--- Source data ---

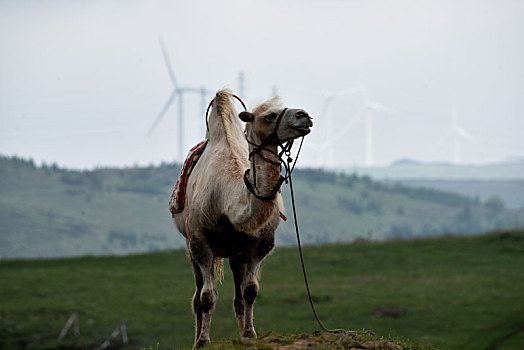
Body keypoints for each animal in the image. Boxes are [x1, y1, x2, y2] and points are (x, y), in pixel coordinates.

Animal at [172, 89, 312, 348]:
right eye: (269, 116)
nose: (304, 115)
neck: (227, 200)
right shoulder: (200, 241)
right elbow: (207, 296)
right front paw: (203, 341)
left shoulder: (261, 244)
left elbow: (250, 290)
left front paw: (250, 334)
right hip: (191, 246)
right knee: (197, 296)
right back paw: (196, 339)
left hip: (238, 254)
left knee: (238, 296)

---

Task instructions
Output each of the lines above exactly, apart from the images.

Exercise answer
Body keypoints for each animal in the image. Boxes are [x1, y1, x2, y2] and points are (x, y), in pixel coordinates.

Animal at [172, 89, 312, 348]:
right eye: (269, 116)
nose: (304, 115)
neck: (227, 200)
right shoulder: (200, 241)
right elbow: (207, 296)
right front paw: (203, 341)
left shoulder: (261, 244)
left elbow: (250, 290)
left front paw: (250, 334)
right hip: (191, 246)
right knee: (197, 296)
right back paw: (196, 339)
left hip: (238, 254)
left knee: (238, 296)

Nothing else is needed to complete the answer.